§ **Page extract**:
This course reviews how modern drug discovery increasingly includes a diverse range of tasks that benefit from the knowledge of the atomic structures of drug binding sites and their interactions with drugs. International and internal speakers will review: retrospective studies on the structural mechanisms of classical drugs, structures of drug target classes, evaluation of drug-ability, de-novo and substrate based hit generation, structure guided screen design, scaffold swapping, in vitro and in silico binding site characterization (fragment/solvent screens, cheminformatic fragmentization), lead optimization, structure guided synthesis strategies (hit explosion, diversity oriented synthesis), and late stage processes, including prediction of and reaction to drug resistance. Presentation of these topics aims to remain fundamentally grounded in the basic chemistry of protein-ligand interactions, chemical reactivity in biological environments, chemical synthetic methods, enzyme kinetics, thermodynamics and cheminformatics. Lectures will be accompanied by computer and literature exercises, and students will propose and follow up with a project, optionally integrated with their thesis research. The candidate will acquire experience with a diverse range computer-based tasks relevant to target structure based drug design. The topics include target structure evaluation, hit characterization, data mining and multidimensional analysis, and the selection of synthetic approaches to generate chemical libraries. This learning will be expanded in depth by application to the specific research interests of the student in a research proposal and report to be completed following the course.

Application deadline

Registration deadline for PhD students at UiT - The Arctic University of Norway: September 1st for autumn semester and February 1st for spring semester.

Application deadline for other applicants: June 1st for autumn semester and December 1st for spring semester. Application code 9303 in Søknadsweb.

§ **Data under study**:
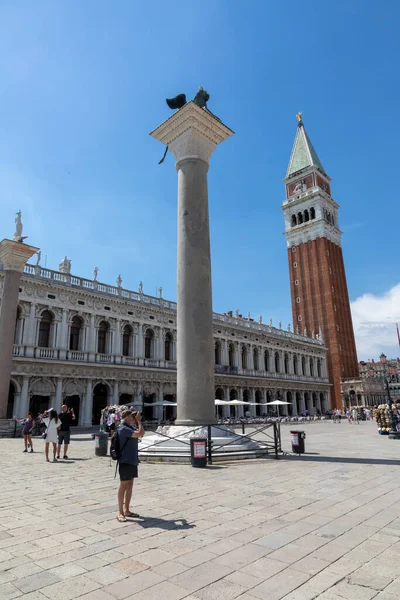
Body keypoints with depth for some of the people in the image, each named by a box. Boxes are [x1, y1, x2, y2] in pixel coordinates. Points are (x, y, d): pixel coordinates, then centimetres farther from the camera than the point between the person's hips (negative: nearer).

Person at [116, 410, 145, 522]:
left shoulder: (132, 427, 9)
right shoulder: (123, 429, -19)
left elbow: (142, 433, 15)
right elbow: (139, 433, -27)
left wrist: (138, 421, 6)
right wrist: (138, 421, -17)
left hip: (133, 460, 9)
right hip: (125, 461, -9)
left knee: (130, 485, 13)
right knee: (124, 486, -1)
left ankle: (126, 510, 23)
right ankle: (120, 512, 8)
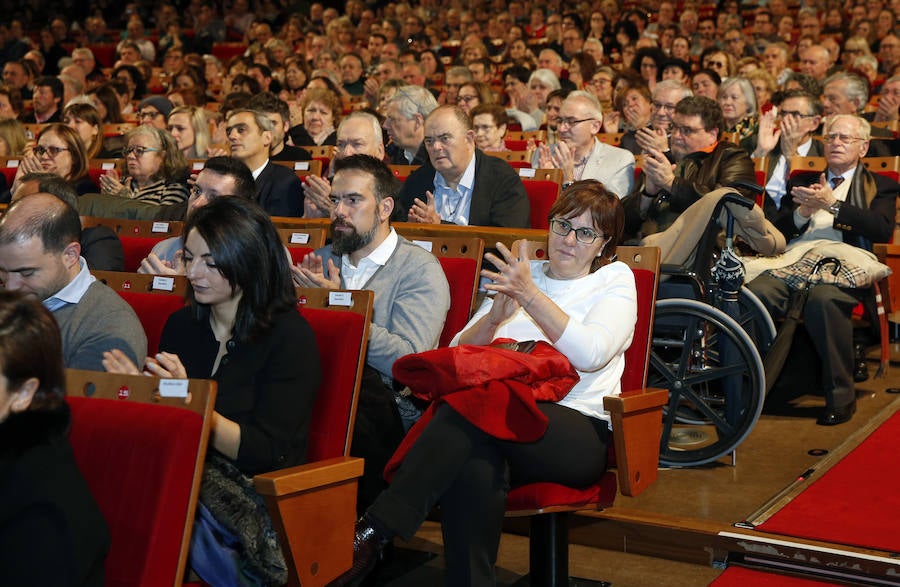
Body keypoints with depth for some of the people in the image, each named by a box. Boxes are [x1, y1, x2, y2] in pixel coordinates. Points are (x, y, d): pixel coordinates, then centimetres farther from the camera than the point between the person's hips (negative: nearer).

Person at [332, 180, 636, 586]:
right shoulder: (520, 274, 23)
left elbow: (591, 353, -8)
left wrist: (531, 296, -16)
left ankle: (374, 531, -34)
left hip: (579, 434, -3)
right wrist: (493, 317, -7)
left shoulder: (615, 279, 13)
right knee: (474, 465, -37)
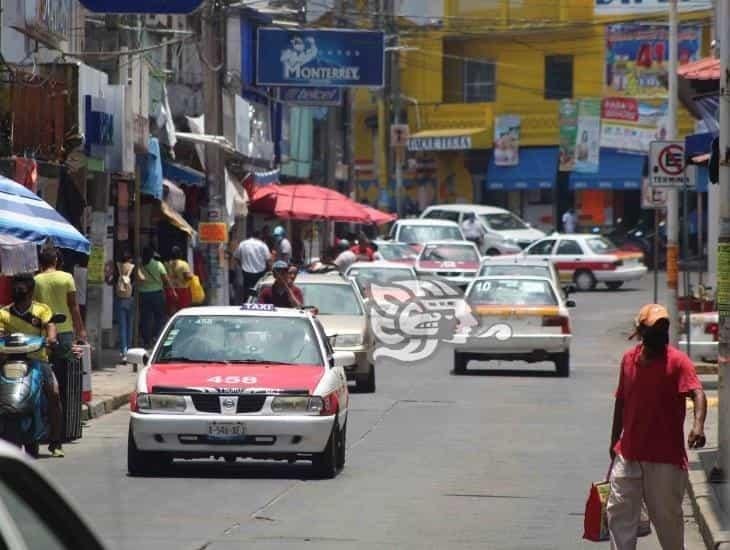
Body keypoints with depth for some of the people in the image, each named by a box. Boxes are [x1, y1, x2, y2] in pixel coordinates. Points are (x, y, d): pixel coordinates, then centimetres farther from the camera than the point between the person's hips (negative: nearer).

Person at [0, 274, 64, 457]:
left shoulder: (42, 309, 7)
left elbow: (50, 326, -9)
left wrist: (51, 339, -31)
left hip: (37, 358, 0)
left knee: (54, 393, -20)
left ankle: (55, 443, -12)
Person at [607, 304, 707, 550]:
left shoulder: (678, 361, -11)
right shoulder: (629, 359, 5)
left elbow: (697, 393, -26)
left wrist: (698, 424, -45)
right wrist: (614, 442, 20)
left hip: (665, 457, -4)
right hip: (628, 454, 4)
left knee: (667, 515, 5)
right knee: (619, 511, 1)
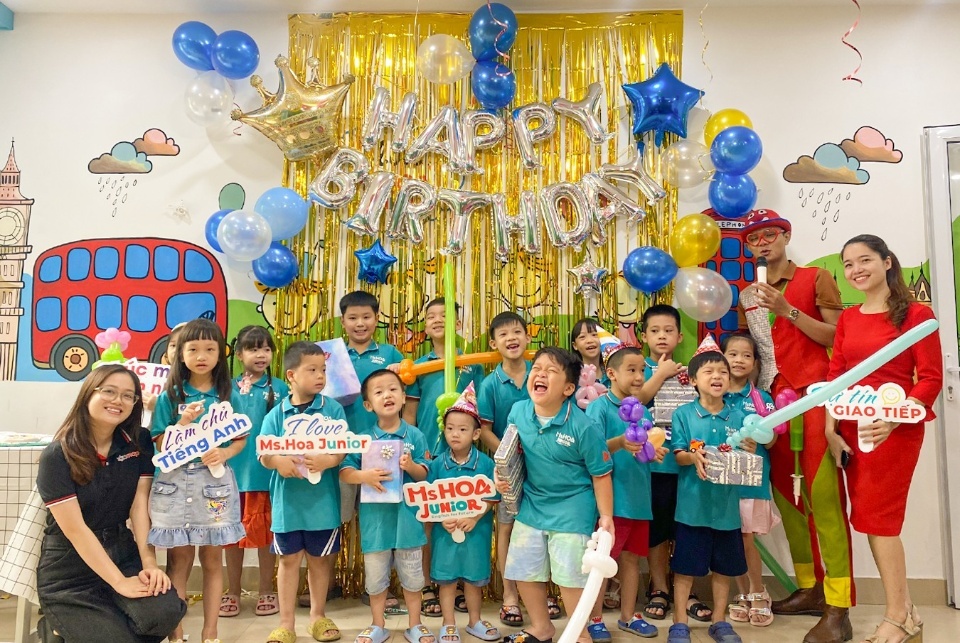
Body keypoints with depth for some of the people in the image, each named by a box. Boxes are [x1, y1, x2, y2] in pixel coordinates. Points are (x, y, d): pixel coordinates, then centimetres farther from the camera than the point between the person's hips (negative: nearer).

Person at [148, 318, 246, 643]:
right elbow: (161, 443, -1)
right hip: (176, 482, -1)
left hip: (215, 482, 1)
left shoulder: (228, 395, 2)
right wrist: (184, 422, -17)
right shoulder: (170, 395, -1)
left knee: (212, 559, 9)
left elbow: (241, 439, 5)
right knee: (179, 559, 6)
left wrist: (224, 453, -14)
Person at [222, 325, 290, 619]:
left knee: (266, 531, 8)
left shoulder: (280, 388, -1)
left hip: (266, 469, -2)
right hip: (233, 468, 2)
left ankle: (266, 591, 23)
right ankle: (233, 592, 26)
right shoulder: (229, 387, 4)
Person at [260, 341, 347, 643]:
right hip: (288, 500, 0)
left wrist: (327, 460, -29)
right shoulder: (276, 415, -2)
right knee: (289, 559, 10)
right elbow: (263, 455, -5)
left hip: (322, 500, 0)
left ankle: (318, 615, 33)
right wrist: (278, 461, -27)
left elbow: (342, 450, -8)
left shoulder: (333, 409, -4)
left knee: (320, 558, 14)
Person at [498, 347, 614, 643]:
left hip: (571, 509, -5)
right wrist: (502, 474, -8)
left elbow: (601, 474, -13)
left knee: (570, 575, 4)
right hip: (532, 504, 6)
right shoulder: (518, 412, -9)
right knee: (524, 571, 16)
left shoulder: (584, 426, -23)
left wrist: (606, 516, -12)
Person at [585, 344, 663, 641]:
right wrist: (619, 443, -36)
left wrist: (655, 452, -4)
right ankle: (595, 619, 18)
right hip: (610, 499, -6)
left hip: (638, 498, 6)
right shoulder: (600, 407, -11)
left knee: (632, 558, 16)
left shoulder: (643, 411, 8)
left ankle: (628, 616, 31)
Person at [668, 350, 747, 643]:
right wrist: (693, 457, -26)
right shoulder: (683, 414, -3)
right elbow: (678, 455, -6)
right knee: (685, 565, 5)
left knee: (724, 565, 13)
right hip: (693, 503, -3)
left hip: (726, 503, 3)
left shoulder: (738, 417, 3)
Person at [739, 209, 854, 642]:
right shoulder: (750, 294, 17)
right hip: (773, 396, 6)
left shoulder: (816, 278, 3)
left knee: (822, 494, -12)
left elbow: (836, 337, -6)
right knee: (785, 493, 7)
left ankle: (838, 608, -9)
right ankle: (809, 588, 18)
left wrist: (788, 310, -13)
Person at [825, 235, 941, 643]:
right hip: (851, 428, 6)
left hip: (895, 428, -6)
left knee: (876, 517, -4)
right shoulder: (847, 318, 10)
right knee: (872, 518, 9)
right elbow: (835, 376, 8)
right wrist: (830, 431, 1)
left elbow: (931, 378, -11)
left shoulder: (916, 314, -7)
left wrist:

§ **Work item A**: In the course description, rewrite the part starting with "Registration deadline for" and going on through "9303 in Søknadsweb.", replacing "PhD students" with "doctoral candidates".
§ **Work item B**: Condense the paragraph of the course description that begins "This course reviews how" into a bulleted list that keeps its main facts.
§ **Work item C**: Translate this sentence from the course description into Spanish: "Lectures will be accompanied by computer and literature exercises, and students will propose and follow up with a project, optionally integrated with their thesis research."

§ **Response A**:
Registration deadline for doctoral candidates at UiT - The Arctic University of Norway: September 1st for autumn semester and February 1st for spring semester.

Application deadline for other applicants: June 1st for autumn semester and December 1st for spring semester. Application code 9303 in Søknadsweb.

§ **Response B**:
- The course covers how modern drug discovery draws on knowledge of the atomic structures of drug binding sites and their interactions with drugs.
- International and internal speakers will review these topics:
  - structural mechanisms of classical drugs
  - drug target classes
  - drug-ability
  - hit generation
  - structure guided screen design
  - scaffold swapping
  - binding site characterization
  - lead optimization
  - structure guided synthesis strategies
  - late stage processes, including drug resistance
- The teaching stays grounded in basic chemistry:
  - protein-ligand interactions
  - chemical reactivity in biological environments
  - synthetic methods
  - enzyme kinetics
  - thermodynamics
  - cheminformatics
- Lectures come with computer and literature exercises.
- Students propose and follow up with a project, which may be integrated with their thesis research.
- Candidates gain experience with computer-based tasks for target structure based drug design:
  - target structure evaluation
  - hit characterization
  - data mining and multidimensional analysis
  - choosing synthetic approaches for chemical libraries
- After the course, students complete a research proposal and report applying this learning to their own research interests.

§ **Response C**: Las clases irán acompañadas de ejercicios informáticos y bibliográficos, y los estudiantes propondrán y llevarán a cabo un proyecto, que opcionalmente podrá integrarse en su investigación de tesis.